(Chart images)
- - - -

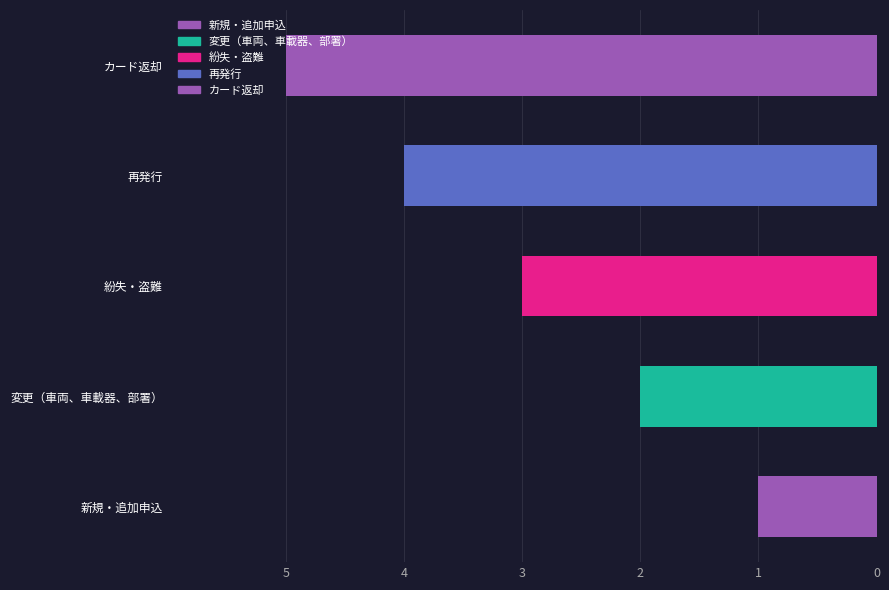

What is the ratio of the value at 紛失・盗難 to the value at 変更（車両、車載器、部署）?

1.5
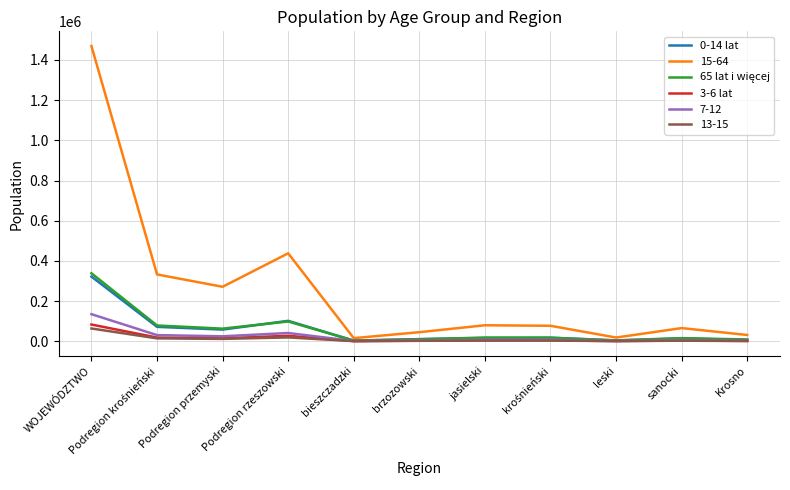

What is the difference between the highest and lowest values at Podregion rzeszowski?

418640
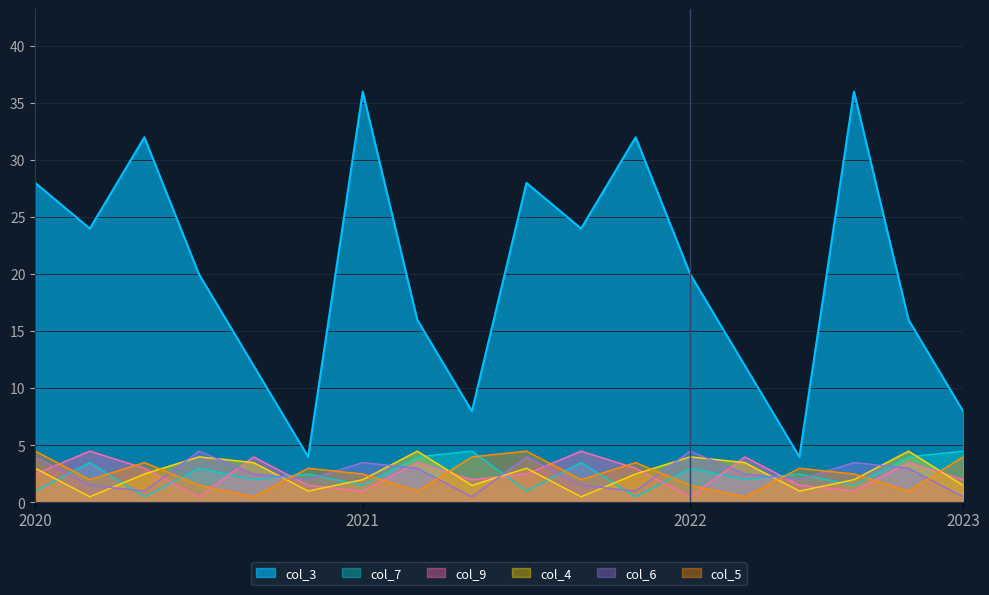

True or false: col_6 has more than 0 points higher than both neighbors.

True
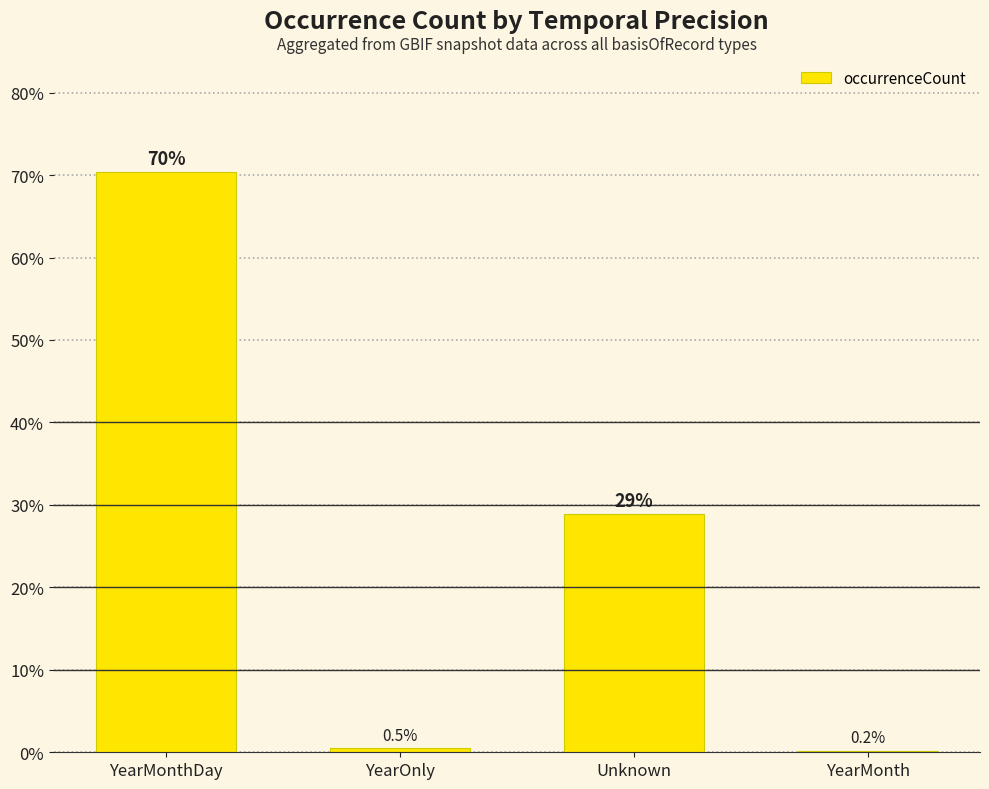

Are the bars horizontal?

No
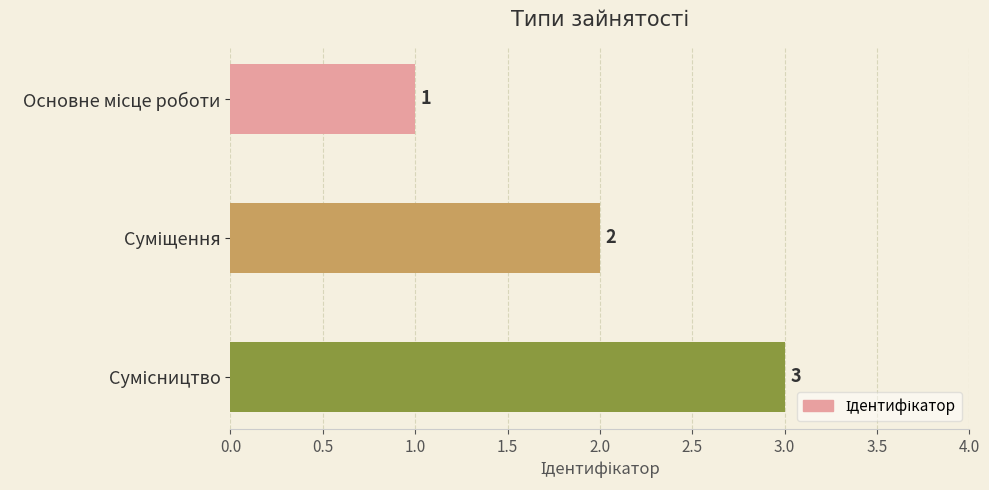

What is the sum of all values?

6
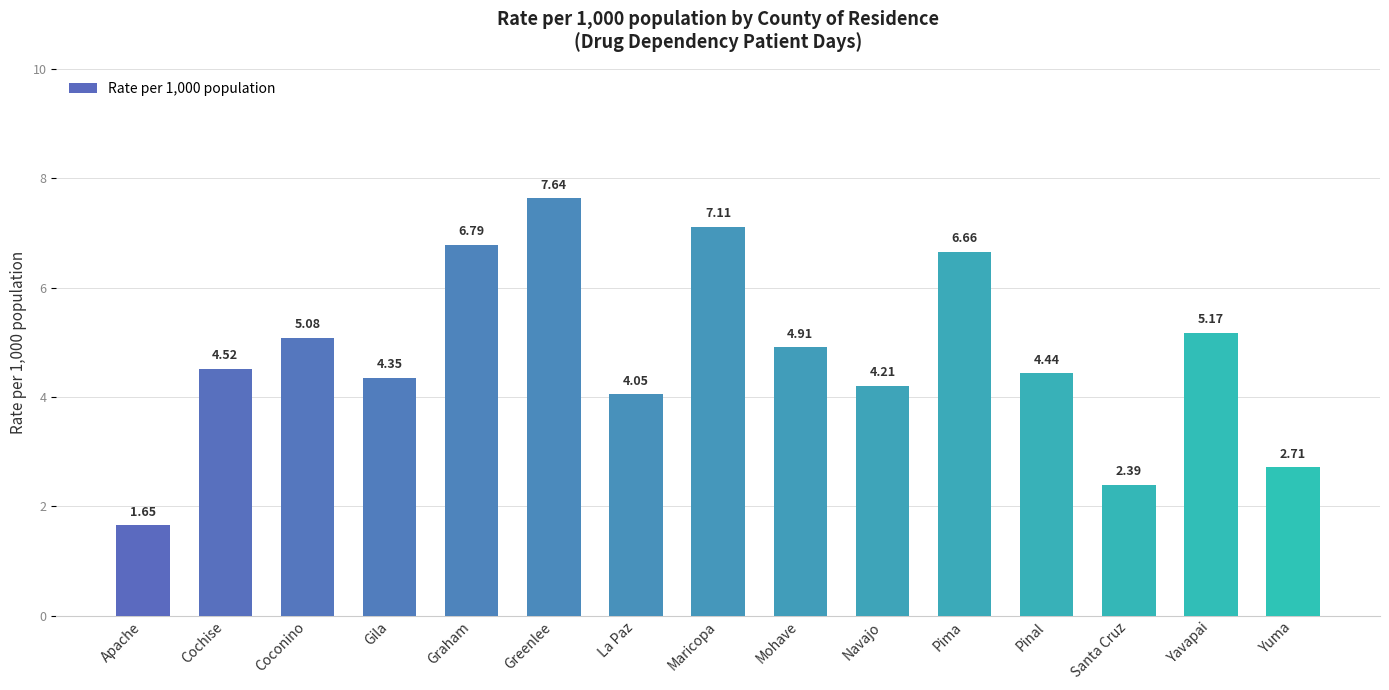

Where does the data first go above 4?

Cochise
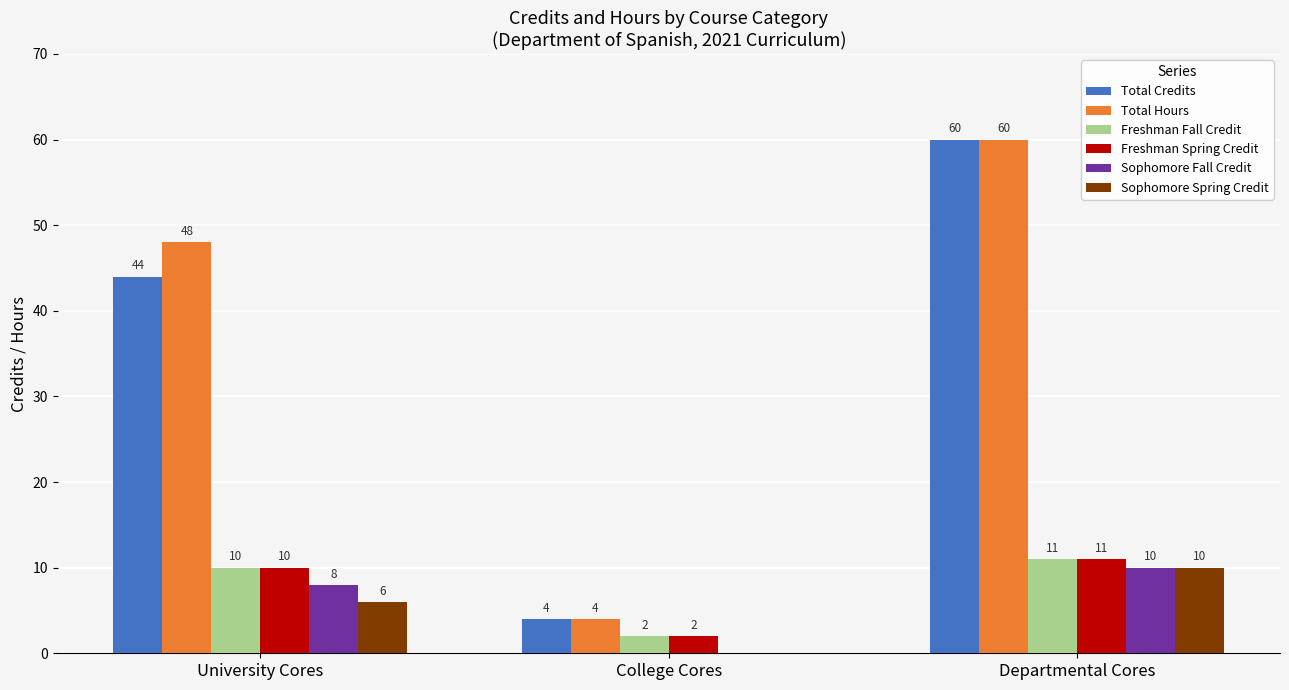

What is the greatest value displayed?

60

- - - -

◆ Instructions to follow: Copy out the text lines of the material above word for word, leaving out the pictures.

◆ Result of this task:
What is the ratio of the value at 紛失・盗難 to the value at 変更（車両、車載器、部署）?

1.5

What is the difference between the highest and lowest values at Podregion rzeszowski?

418640

True or false: col_6 has more than 0 points higher than both neighbors.

True

Are the bars horizontal?

No

What is the sum of all values?

6

Where does the data first go above 4?

Cochise

What is the greatest value displayed?

60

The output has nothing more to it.